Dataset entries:
-- Opening Marker --
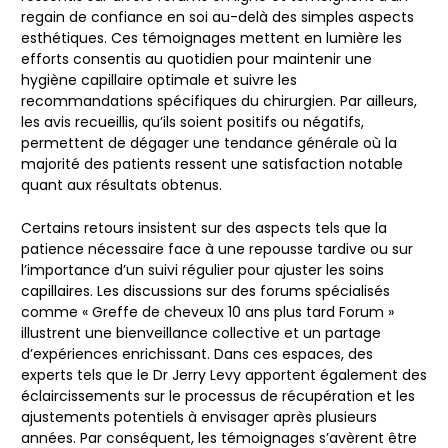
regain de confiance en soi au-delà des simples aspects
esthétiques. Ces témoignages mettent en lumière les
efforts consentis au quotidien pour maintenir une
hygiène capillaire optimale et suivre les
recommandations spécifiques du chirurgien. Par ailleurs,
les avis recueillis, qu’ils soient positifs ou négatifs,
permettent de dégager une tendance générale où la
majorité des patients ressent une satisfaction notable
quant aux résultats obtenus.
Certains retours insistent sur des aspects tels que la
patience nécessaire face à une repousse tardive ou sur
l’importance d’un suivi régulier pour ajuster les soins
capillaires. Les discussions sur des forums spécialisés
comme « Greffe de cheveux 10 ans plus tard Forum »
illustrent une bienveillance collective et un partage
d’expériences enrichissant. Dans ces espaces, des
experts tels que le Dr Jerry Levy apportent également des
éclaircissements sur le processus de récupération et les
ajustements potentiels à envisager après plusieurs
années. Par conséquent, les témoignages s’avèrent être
-- Closing Marker --
-- Opening Marker --
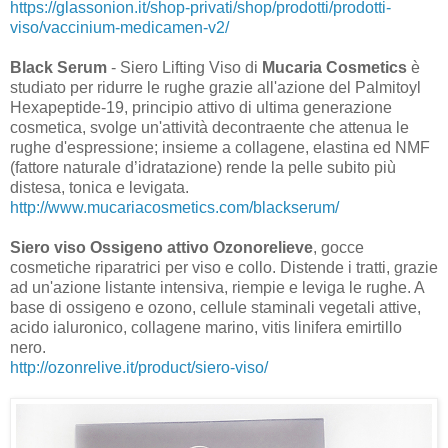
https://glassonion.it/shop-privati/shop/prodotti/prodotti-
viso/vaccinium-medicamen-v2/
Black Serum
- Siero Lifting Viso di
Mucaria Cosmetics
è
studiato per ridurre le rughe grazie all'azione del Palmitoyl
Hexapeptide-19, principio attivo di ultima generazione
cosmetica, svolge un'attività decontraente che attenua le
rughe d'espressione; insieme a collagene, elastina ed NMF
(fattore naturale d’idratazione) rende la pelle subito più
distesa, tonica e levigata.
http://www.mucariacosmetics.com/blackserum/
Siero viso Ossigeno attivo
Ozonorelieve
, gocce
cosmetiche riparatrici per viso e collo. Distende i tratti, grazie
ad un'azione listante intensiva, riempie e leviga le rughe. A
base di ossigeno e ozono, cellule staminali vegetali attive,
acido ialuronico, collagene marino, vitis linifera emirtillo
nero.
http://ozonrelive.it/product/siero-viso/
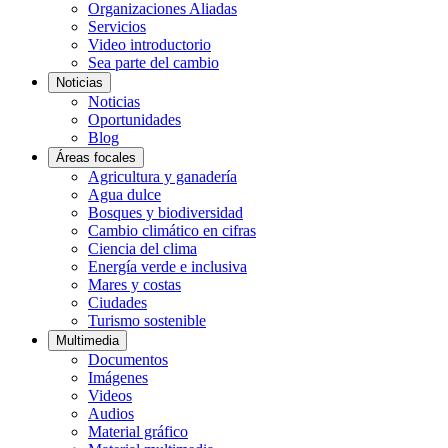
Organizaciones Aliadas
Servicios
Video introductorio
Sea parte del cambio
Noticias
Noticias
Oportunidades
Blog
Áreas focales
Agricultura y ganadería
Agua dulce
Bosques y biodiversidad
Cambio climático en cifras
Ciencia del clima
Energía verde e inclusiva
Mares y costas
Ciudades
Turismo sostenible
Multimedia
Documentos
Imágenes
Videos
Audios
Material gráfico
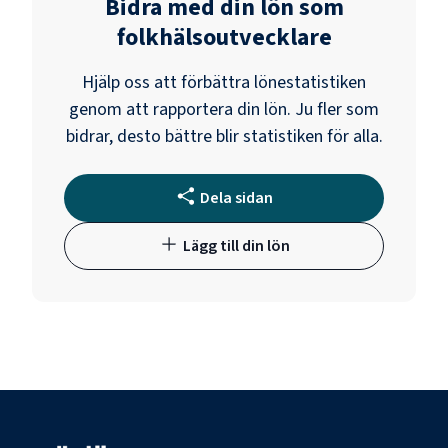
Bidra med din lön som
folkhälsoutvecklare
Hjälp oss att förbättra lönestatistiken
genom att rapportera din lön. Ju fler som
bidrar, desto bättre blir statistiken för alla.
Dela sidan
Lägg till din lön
-- Closing Marker --
The entries above hold a line with "Hexapeptide-19, principio attivo" and a later line with "Siero viso Ossigeno attivo". Write out exactly those lines and all lines between, nothing more.

Result for this task →
Hexapeptide-19, principio attivo di ultima generazione
cosmetica, svolge un'attività decontraente che attenua le
rughe d'espressione; insieme a collagene, elastina ed NMF
(fattore naturale d’idratazione) rende la pelle subito più
distesa, tonica e levigata.
http://www.mucariacosmetics.com/blackserum/
Siero viso Ossigeno attivo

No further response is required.